Une délégation du Crif (Conseil représentatif des institutions juives de France) conduite par son président Richard Prasquier, a été reçue vendredi matin par le président Nicolas Sarkozy pour lui faire part de "son inquiétude face à la multiplication d’actes antisémites".
Le président Sarkozy est "très attentif" à ce problème. Il étudie l’éventualité de faire une "déclaration solennelle" sur la question de l’antisémitisme, a indiqué le président du Crif. Le président de la République en parlera certainement au dîner annuel du Crif qui aura lieu le 2 mars, a-t-il ajouté.

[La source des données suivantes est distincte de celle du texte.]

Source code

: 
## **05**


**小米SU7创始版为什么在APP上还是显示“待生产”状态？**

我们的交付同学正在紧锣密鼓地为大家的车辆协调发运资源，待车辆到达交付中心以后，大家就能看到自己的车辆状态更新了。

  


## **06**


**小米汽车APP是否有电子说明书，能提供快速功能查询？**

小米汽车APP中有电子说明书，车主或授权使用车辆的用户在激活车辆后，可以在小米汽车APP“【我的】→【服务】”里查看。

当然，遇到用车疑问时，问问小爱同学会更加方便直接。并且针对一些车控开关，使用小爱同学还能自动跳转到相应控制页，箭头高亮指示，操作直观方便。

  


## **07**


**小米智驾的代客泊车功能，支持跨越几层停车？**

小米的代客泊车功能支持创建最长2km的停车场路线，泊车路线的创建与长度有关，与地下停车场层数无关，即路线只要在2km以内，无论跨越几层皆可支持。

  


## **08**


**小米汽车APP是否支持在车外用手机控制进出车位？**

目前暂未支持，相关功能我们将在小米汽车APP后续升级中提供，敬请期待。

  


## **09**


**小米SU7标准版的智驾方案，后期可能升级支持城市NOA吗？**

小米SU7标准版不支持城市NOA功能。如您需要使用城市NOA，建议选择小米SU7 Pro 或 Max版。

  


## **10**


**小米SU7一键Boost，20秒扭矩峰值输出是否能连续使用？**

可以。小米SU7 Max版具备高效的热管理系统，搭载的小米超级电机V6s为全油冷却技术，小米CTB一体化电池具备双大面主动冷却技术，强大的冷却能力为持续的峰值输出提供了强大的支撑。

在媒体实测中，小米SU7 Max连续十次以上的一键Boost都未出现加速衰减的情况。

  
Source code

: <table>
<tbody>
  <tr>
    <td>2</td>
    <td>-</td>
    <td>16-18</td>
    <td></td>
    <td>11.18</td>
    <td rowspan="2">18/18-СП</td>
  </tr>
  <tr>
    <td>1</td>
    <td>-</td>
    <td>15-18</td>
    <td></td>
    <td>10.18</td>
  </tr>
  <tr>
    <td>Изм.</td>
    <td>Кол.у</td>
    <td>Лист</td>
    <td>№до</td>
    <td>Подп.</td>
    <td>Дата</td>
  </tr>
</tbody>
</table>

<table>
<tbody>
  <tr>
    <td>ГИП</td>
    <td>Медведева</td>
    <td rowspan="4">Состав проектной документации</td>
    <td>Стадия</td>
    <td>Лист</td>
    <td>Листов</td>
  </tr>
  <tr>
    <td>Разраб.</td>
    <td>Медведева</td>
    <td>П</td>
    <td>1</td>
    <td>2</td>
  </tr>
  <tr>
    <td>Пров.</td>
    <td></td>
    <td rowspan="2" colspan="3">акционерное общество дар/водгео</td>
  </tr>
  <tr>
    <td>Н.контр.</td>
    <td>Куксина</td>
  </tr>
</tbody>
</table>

Ces actes antisémites sont commis souvent par des jeunes et impliquent deux types d’actions, a-t-il poursuivi : répression contre les violences mais aussi pédagogie pour lutter contre cette "culture d’antisémitisme".
Depuis le 27 décembre (début de l’opération contre Gaza), il y a eu une centaine d’actes antisémites alors que pour toute l’année 2007, il y en avait eu environ 250, a-t-il rappelé.
"Décrire l’opération israélienne à Gaza comme un +génocide+ est un mensonge intolérable", a-t-il ajouté en réponse à une question sur le lien entre le soutien de la communauté juive à Israë l et la situation à Gaza.
A propos de la levée de l’excommunication des 4 évêques intégristes, dont un -Richard Willimason- ouvertement négationniste, Richard Prasquier répond "nous n’avons pas à entrer dans cette décision de levée d’excommunication, mais nous ne pouvons que constater que le moment de cette annonce était mal choisi, à quelques jours de la Journée internationale de commémoration des victimes de la Shoah" (ndlr 27 janvier). Il espère que le pape prendra "les mesures nécessaires pour empêcher cet évêque de nuire". Toutefois, il estime que le dialogue des juifs avec l’église catholique, qui est "bien installé" (...) "va se poursuivre".